**YOUR TASK:** Please reproduce the rows word for word, starting with the line that contains "common name: Coxcomb prominent" and going on through the line that contains "class: Agaricomycetes", both ends included.

▼

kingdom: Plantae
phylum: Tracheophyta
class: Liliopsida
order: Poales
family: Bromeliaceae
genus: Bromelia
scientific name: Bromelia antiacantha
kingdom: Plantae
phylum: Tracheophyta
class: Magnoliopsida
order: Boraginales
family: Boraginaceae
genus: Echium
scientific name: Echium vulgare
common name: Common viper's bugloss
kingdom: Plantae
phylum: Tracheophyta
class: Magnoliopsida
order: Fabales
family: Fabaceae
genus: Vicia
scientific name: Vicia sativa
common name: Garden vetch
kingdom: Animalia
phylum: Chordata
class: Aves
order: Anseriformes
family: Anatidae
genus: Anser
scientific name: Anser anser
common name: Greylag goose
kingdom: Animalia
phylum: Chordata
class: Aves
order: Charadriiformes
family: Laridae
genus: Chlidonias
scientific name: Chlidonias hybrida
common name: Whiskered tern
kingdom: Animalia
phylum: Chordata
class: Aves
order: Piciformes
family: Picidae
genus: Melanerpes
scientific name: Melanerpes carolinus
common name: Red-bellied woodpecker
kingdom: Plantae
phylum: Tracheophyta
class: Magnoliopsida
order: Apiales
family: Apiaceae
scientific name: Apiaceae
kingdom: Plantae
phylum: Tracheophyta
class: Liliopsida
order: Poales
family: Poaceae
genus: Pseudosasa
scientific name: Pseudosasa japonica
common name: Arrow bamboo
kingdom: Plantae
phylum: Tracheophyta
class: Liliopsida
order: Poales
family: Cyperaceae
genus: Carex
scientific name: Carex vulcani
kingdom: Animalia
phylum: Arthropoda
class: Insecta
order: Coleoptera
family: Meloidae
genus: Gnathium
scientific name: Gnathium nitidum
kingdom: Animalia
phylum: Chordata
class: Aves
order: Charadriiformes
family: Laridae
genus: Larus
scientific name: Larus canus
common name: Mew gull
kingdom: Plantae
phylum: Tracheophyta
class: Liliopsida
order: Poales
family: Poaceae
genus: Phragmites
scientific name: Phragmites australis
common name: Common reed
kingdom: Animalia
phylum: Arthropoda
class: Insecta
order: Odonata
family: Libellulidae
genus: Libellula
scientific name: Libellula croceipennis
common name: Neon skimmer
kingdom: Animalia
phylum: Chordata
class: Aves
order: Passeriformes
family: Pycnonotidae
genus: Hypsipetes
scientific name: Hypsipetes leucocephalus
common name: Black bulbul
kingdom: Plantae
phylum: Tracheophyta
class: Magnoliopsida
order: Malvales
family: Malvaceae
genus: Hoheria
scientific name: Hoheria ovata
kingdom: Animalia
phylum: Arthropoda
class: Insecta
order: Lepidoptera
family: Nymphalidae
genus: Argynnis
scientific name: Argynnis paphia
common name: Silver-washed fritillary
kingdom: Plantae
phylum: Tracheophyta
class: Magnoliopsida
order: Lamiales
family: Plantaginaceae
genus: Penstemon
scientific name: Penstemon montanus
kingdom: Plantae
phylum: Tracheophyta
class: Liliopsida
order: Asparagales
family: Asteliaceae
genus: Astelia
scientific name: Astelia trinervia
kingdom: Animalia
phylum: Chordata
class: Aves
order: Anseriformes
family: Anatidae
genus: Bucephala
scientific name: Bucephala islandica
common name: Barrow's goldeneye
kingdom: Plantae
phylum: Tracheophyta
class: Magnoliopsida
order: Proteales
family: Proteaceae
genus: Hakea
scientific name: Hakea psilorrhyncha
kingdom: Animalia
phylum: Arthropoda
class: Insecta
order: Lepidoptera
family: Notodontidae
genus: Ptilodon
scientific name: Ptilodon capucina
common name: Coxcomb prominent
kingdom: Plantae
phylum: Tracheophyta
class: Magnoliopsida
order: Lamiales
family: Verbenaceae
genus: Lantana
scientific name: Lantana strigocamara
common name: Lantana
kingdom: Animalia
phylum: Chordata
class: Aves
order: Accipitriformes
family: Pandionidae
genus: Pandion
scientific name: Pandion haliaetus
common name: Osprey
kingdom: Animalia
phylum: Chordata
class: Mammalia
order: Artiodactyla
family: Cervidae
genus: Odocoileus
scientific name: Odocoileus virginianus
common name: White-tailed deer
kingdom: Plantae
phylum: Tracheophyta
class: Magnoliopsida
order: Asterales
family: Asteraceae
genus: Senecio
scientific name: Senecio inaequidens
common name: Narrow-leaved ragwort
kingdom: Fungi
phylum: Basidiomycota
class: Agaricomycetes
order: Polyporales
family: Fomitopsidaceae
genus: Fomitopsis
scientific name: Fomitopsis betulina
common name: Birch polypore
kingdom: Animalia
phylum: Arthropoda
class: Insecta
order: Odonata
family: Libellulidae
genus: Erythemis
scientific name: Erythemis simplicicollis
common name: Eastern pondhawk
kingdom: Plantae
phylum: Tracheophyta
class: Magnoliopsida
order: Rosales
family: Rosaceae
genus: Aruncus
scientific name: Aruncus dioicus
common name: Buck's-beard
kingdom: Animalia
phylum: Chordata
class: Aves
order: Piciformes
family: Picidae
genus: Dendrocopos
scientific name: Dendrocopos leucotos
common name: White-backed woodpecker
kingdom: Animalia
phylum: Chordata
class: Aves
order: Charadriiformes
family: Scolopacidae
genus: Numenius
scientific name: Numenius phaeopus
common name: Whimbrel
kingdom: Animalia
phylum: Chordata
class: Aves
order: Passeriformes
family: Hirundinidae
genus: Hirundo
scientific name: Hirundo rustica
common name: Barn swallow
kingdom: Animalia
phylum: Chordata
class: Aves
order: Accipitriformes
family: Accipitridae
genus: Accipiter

▲

**RESPONSE TO THIS EXERCISE:**
common name: Coxcomb prominent
kingdom: Plantae
phylum: Tracheophyta
class: Magnoliopsida
order: Lamiales
family: Verbenaceae
genus: Lantana
scientific name: Lantana strigocamara
common name: Lantana
kingdom: Animalia
phylum: Chordata
class: Aves
order: Accipitriformes
family: Pandionidae
genus: Pandion
scientific name: Pandion haliaetus
common name: Osprey
kingdom: Animalia
phylum: Chordata
class: Mammalia
order: Artiodactyla
family: Cervidae
genus: Odocoileus
scientific name: Odocoileus virginianus
common name: White-tailed deer
kingdom: Plantae
phylum: Tracheophyta
class: Magnoliopsida
order: Asterales
family: Asteraceae
genus: Senecio
scientific name: Senecio inaequidens
common name: Narrow-leaved ragwort
kingdom: Fungi
phylum: Basidiomycota
class: Agaricomycetes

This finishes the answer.